M. Christopher
M. Christopher

Reputation: 321

C++: Overloaded New call constructs object automatically

I'm trying to overload the new operator in order to allocate my own memory, but I still need to construct the object. That's why I decided to pass the parameters through a variadic template in order to feed the object's constructor properly.

The constructor is called twice in this example, I can't explain why. It seems that the overloaded new calls automatically the constructor.

#include <stdlib.h>
#include <iostream>
#include <new>

class A
{
public:
  template<typename... Args>
  void *operator new(size_t sz, Args ...parameters)
  {
    void *mem = ::operator new(sizeof(A));
    A *var = ::new (mem) A(parameters...);
    return var;
  }
  A() : num(0) { std::cout << "Default" << std::endl; }
  A(int nb) : num(nb) { std::cout << "Integer = " << num << std::endl; }
  const int num;
};

int main()
{
  A *obj = new A(3);
  std::cout << "Obj result = " << obj->num << std::endl;
}

Upvotes: 2

Views: 68

Answers (2)

user5301649
user5301649

Reputation: 21

I'm trying to overload the new operator in order to allocate my own memory, but I still need to construct the object.

No you don't. operator new by definition initializes the object. See [expr.new]/15:

A new-expression that creates an object of type T initializes that object as follows:

— If the new-initializer is omitted, the object is default-initialized (8.5); if no initialization is performed, the object has indeterminate value.

— Otherwise, the new-initializer is interpreted according to the initialization rules of 8.5 for direct-initialization.

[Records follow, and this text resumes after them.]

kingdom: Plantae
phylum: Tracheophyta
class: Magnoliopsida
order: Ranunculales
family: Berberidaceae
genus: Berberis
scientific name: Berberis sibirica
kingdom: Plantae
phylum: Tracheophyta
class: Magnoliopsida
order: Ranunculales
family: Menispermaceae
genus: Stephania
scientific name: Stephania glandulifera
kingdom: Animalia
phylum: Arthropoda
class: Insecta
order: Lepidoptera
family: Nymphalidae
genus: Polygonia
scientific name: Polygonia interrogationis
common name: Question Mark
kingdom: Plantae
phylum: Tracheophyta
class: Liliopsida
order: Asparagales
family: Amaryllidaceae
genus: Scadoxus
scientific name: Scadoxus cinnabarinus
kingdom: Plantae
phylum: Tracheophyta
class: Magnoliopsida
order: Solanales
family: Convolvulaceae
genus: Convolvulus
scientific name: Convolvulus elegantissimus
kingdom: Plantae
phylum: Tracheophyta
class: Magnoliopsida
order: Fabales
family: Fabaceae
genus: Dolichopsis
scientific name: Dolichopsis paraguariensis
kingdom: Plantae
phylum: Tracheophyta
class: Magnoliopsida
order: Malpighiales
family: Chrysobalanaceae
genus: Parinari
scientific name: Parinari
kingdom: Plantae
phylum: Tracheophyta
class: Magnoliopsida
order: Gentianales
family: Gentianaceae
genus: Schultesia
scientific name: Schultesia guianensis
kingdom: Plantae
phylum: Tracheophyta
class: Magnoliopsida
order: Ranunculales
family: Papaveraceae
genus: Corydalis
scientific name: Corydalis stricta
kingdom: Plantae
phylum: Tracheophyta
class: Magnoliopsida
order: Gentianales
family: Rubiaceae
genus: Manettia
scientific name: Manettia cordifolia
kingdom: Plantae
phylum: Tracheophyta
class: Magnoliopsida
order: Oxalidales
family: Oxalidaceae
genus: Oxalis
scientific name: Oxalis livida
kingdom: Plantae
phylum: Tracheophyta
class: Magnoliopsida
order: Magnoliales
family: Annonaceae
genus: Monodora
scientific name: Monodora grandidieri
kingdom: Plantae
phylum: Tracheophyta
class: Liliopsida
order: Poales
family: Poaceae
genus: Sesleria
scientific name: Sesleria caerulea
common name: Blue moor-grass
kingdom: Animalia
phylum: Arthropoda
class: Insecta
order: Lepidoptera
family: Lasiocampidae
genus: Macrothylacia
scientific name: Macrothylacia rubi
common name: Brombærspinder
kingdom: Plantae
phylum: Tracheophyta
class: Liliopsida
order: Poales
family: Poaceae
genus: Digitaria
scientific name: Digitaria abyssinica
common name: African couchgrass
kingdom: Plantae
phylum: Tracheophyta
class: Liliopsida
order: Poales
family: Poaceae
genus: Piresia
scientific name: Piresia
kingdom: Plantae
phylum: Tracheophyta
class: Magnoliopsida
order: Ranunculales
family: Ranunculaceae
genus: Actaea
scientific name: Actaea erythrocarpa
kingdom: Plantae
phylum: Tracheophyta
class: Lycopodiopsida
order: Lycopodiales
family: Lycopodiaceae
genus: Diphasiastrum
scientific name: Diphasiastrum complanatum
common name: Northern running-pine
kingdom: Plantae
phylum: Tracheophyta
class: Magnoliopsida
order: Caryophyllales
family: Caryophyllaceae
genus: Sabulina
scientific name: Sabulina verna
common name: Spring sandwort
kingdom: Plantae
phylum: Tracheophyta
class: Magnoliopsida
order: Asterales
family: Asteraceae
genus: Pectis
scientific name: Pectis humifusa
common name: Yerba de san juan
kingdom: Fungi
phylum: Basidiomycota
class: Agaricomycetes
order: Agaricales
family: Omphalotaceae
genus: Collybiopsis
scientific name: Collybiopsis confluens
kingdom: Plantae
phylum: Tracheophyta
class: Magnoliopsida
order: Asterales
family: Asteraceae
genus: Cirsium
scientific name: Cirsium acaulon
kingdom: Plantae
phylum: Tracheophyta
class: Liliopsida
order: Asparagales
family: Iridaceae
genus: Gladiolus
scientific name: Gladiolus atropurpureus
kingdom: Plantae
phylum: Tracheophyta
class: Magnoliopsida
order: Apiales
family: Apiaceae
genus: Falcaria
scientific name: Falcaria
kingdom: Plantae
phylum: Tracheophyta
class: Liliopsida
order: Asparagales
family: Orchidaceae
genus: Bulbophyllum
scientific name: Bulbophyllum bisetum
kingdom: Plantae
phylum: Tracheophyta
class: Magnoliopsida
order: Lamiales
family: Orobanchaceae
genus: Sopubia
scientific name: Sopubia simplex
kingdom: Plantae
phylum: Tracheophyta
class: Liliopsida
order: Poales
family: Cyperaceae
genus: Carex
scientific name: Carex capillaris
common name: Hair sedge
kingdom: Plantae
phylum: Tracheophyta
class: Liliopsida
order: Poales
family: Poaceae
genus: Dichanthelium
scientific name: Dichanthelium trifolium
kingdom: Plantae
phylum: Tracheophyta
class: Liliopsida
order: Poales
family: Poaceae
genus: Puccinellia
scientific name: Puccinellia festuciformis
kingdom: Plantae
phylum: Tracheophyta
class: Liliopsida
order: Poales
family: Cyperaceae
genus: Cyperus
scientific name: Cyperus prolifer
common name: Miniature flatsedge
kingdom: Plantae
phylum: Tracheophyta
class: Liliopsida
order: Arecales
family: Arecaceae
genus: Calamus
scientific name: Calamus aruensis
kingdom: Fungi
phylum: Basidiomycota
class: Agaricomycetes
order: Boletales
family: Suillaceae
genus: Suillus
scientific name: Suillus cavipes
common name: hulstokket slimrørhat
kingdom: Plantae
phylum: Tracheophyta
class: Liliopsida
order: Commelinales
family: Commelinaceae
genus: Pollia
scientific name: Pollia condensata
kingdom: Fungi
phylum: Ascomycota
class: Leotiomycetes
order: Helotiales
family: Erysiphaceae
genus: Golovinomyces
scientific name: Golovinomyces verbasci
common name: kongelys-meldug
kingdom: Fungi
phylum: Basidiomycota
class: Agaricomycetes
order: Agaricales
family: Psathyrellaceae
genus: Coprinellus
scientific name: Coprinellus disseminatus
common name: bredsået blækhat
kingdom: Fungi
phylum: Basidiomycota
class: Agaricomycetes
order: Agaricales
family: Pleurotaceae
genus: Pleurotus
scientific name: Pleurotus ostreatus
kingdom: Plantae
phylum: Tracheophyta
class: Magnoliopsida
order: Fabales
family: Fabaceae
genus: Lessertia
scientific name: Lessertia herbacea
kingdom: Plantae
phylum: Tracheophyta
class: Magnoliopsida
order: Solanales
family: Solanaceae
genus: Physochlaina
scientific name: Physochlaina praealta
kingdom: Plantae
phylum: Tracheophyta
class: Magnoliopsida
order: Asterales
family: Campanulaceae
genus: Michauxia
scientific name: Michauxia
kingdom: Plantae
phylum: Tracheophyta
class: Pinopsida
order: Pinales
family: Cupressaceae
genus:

At a minimum, your overload can look like this:

void *operator new(size_t sz)
{
    return ::operator new(sizeof(A));
}

The static keyword is optional.

Upvotes: 0

M. Christopher
M. Christopher

Reputation: 321

Fixed, there is not reason to try to call the constructor within the overload, the object will be constructed at returned void*'s pointed allocated memory.